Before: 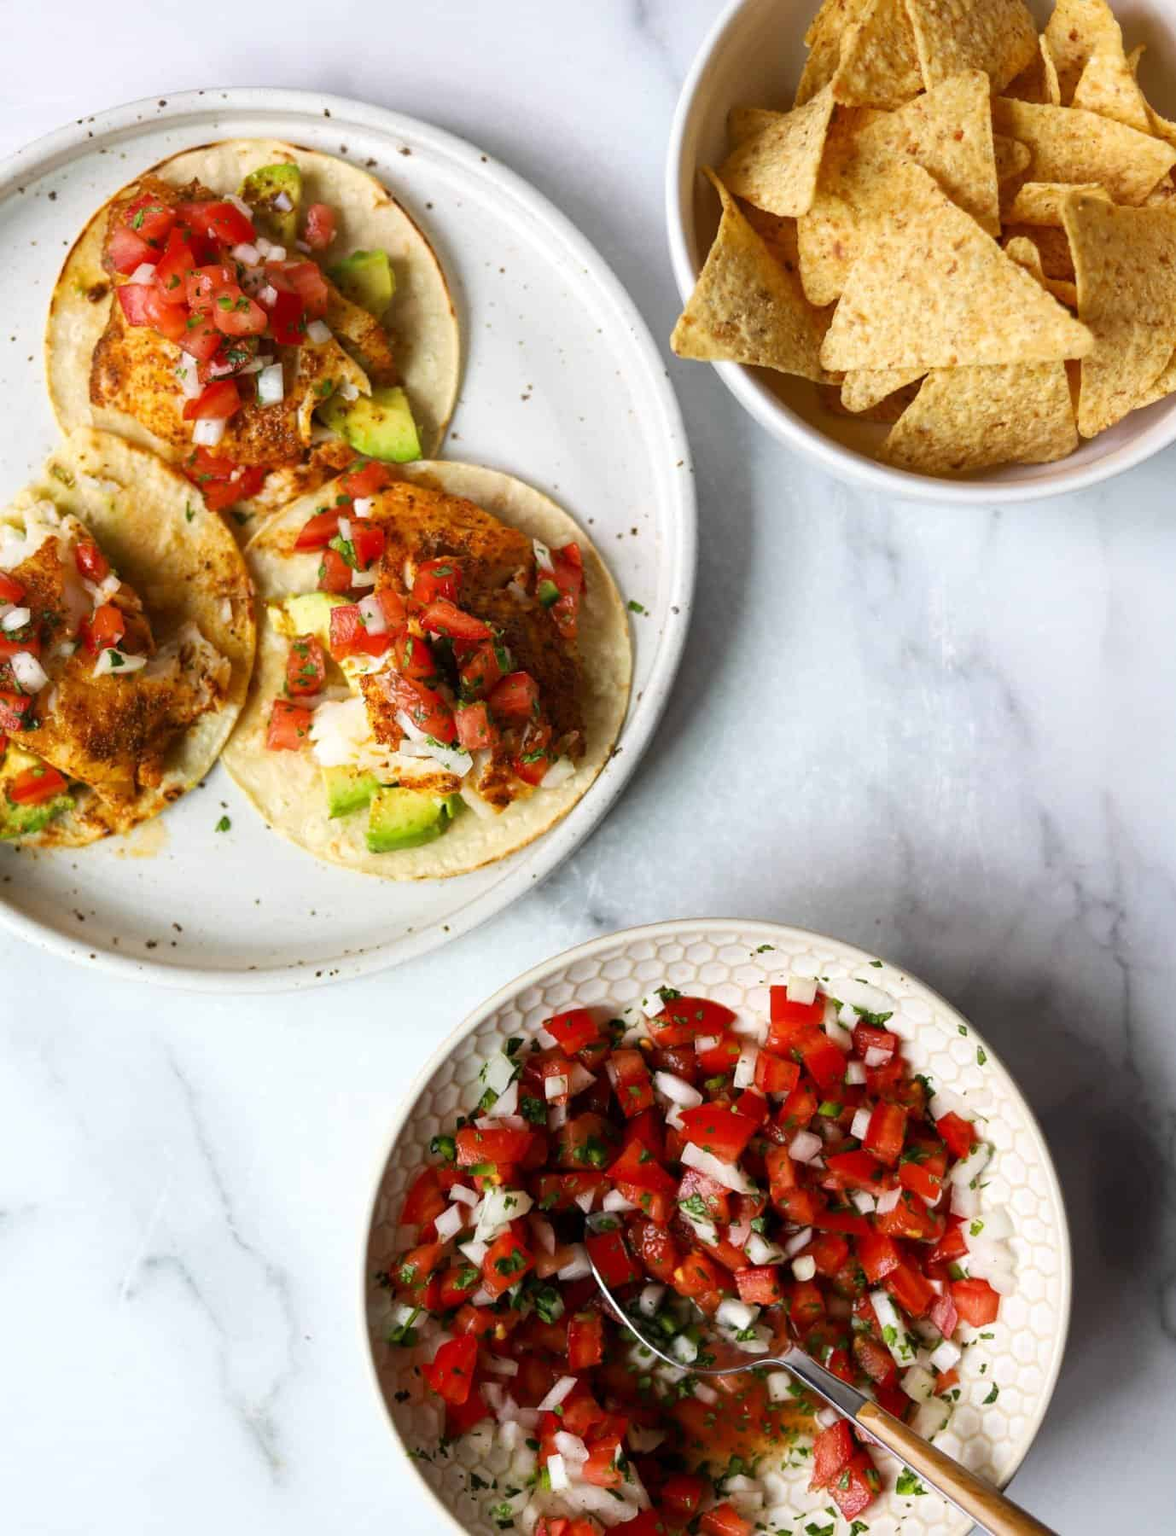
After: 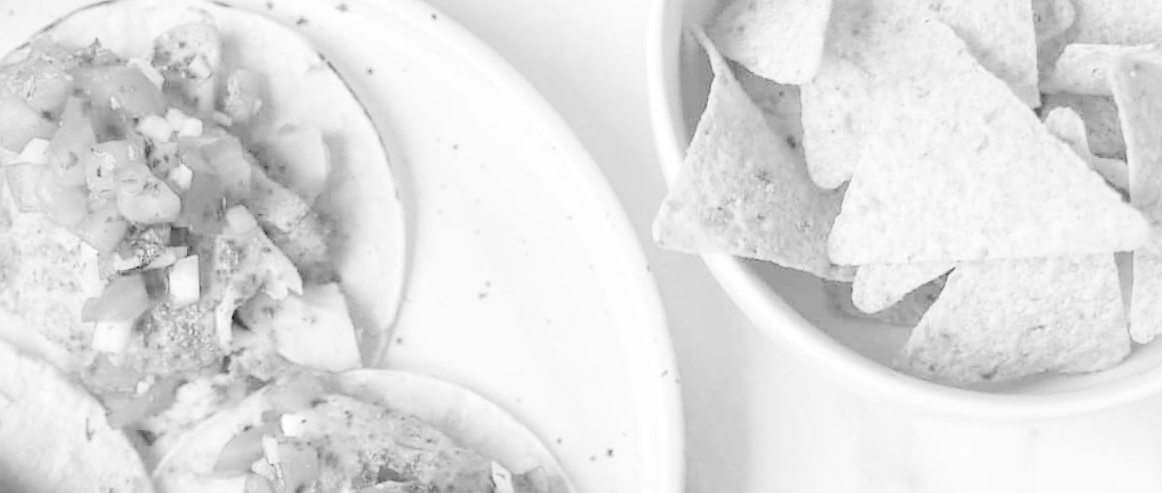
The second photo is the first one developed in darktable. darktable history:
sharpen: amount 0.217
color zones: curves: ch1 [(0, -0.394) (0.143, -0.394) (0.286, -0.394) (0.429, -0.392) (0.571, -0.391) (0.714, -0.391) (0.857, -0.391) (1, -0.394)]
tone curve: curves: ch0 [(0, 0) (0.055, 0.031) (0.282, 0.215) (0.729, 0.785) (1, 1)], color space Lab, independent channels, preserve colors none
contrast brightness saturation: brightness 0.988
crop and rotate: left 9.713%, top 9.478%, right 5.948%, bottom 63.098%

= = =

_Goal_
Render the listing above as a numbered list with one entry per line, skipping any blank lines. Leave the pictures out of your answer.

_Worked solution_
1. Before: 
2. After: 
3. The second photo is the first one developed in darktable. darktable history:
4. sharpen: amount 0.217
5. color zones: curves: ch1 [(0, -0.394) (0.143, -0.394) (0.286, -0.394) (0.429, -0.392) (0.571, -0.391) (0.714, -0.391) (0.857, -0.391) (1, -0.394)]
6. tone curve: curves: ch0 [(0, 0) (0.055, 0.031) (0.282, 0.215) (0.729, 0.785) (1, 1)], color space Lab, independent channels, preserve colors none
7. contrast brightness saturation: brightness 0.988
8. crop and rotate: left 9.713%, top 9.478%, right 5.948%, bottom 63.098%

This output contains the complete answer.